Around the same time as that tree toppled, a nearby trail camera was capturing bobcat activity. Very early in the morning of 1/16, a bobcat sniffed the area in front of the camera and then paused to look at it before departing.
A few hours later, another bobcat (maybe the same one) showed up to sniff that spot.
This one was also mesmerized by the many markings this spot has received from mountain lions and bobcats.
But, this bobcat was also concerned about something behind him/her. The bobcat kept turning and staring up the gully.
This next photo looks very "kittenish" to me, so I started to wonder if this bobcat was waiting for his/her mom.
The bobcat shook, making a funny photo!
And then another bobcat arrived. There are definitely two bobcats in the next photo but I don't which one is which.
The pair reconvened at that interesting spot.
They rolled around together.
It looked as if they were leaving their scent marks by rubbing their faces on a rock that was jutting out of the snow. At the same time, they appeared to play with each other.
At times, they looked like one big ball of fur. I could barely distinguish two separate bobcats.
Then, one of them briefly focused on the trail camera, before the two strutted off into the forest together.
I am assuming that this is a mother-kitten pair. But, it is conceivable that it's a mating pair.

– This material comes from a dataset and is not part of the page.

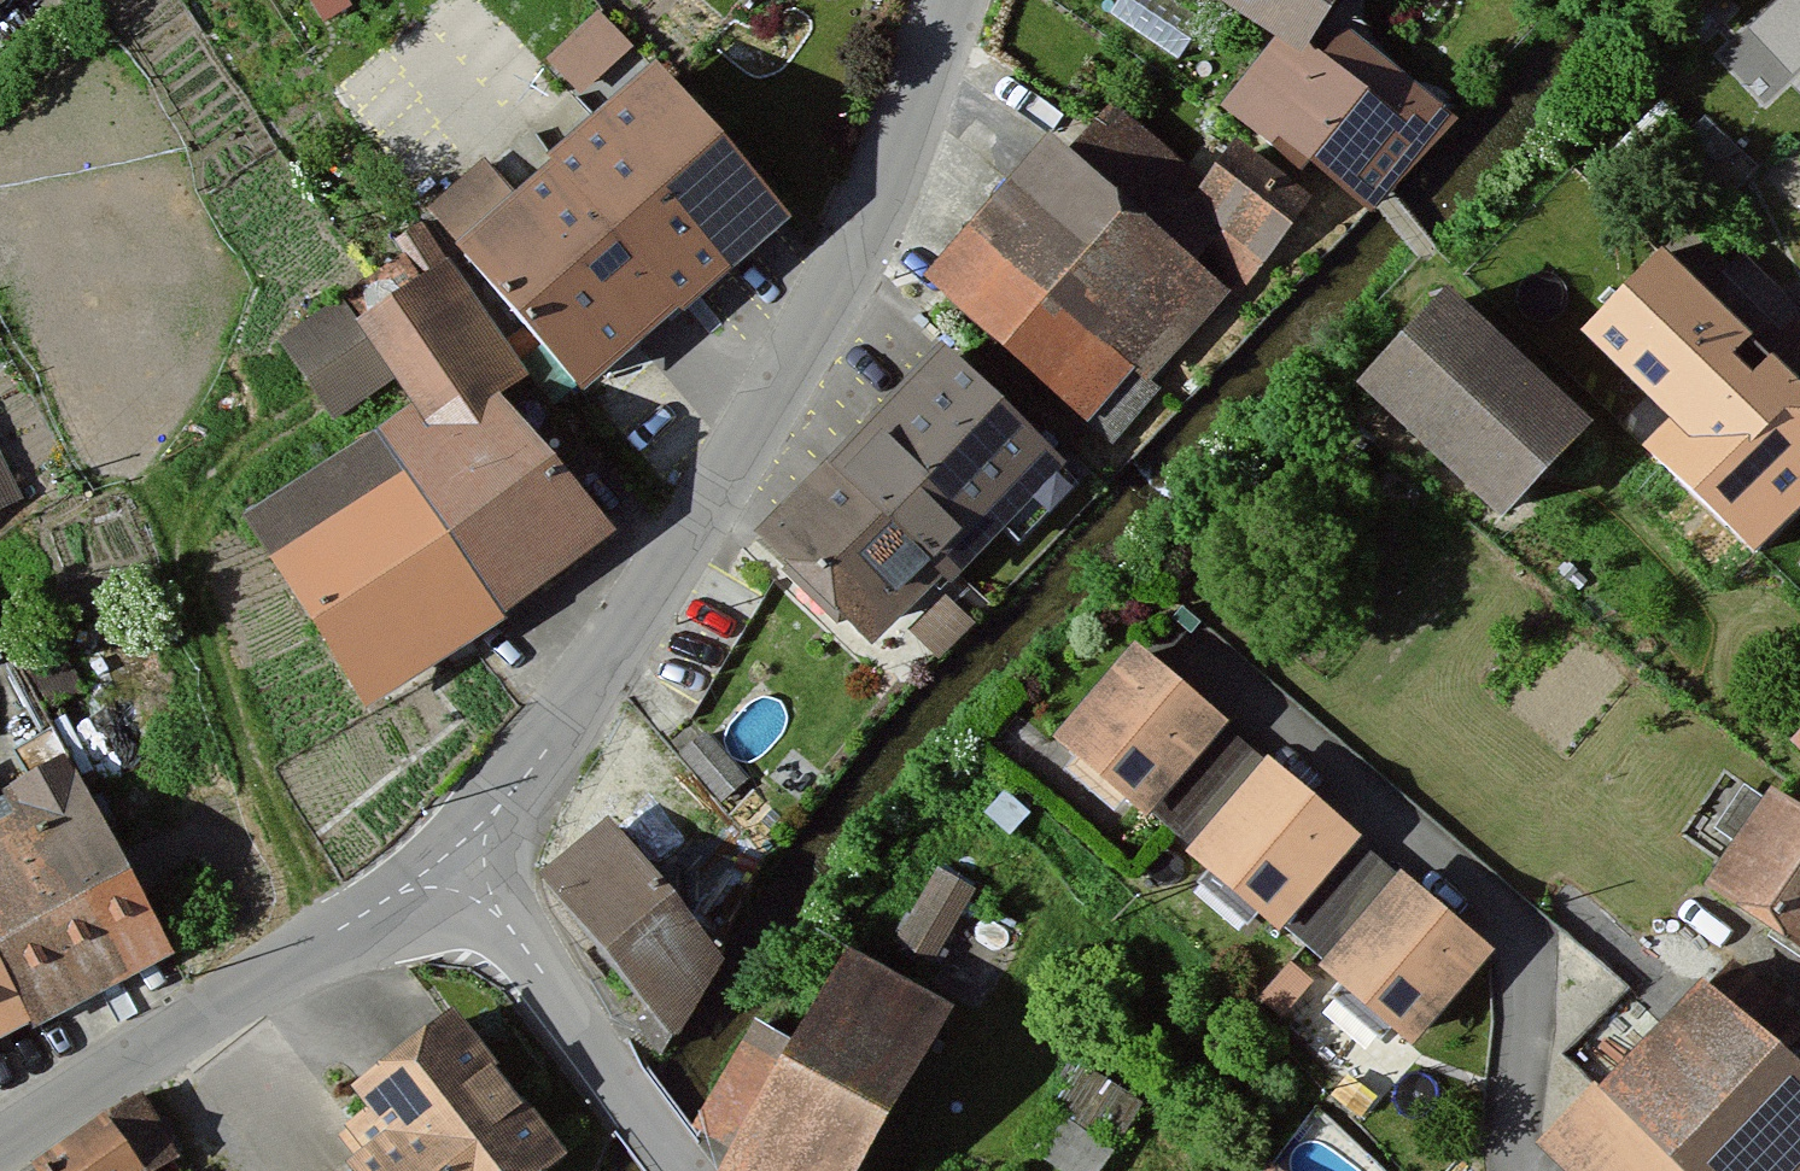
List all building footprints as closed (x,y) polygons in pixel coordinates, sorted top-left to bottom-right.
[(630,29),(604,0),(602,0),(551,46),(578,76),(630,29)] [(1320,63),(1359,0),(1217,0),(1320,63)] [(1799,63),(1799,0),(1768,0),(1750,15),(1795,67),(1799,63)] [(634,36),(585,75),(601,96),(651,57),(634,36)] [(793,226),(652,64),(443,244),(541,357),(585,407),(793,226)] [(1085,148),(1057,122),(922,274),(1091,424),(1218,282),(1239,290),(1314,206),(1244,145),(1208,185),(1121,108),(1085,148)] [(541,357),(443,244),(367,303),(344,269),(261,327),(330,424),(395,379),(416,409),(269,512),(380,669),(591,521),(497,389),(541,357)] [(1673,254),(1595,342),(1683,420),(1662,444),(1778,547),(1799,523),(1799,367),(1673,254)] [(1619,426),(1466,290),(1376,390),(1529,526),(1619,426)] [(1088,471),(930,330),(757,522),(885,636),(942,572),(972,599),(1088,471)] [(952,591),(913,608),(929,643),(968,626),(952,591)] [(1243,721),(1139,637),(1058,734),(1163,819),(1243,721)] [(170,960),(59,735),(0,763),(0,1043),(170,960)] [(1373,841),(1276,757),(1192,853),(1289,937),(1373,841)] [(1774,791),(1712,881),(1799,941),(1799,809),(1774,791)] [(724,954),(609,819),(550,875),(684,1049),(724,954)] [(1596,839),(1534,908),(1602,969),(1538,1040),(1581,1079),(1529,1136),(1568,1170),(1799,1170),(1799,1073),(1713,995),(1739,967),(1596,839)] [(1505,949),(1409,870),(1328,968),(1424,1047),(1505,949)] [(942,875),(906,947),(941,965),(977,892),(942,875)] [(732,1170),(879,1170),(969,1006),(842,937),(790,1032),(767,1020),(706,1129),(744,1149),(732,1170)] [(348,1170),(567,1170),(584,1158),(460,998),(347,1085),(371,1116),(356,1127),(374,1151),(348,1170)] [(35,1164),(40,1170),(178,1170),(197,1159),(150,1088),(35,1164)]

Bobcats are said to mate in "late winter", giving birth to kittens 50-70 days later in early spring. For us, 50-70 days from now would be very early spring, with our biggest snow storms likely to occur after the birth of kittens. For that reason, I tend to think this is a mother-kitten pair. Kittens stay with their mothers for the first 8-11 months of their lives.
In any case, the Duo and I wish this pair of bobcats good luck for the rest of the winter!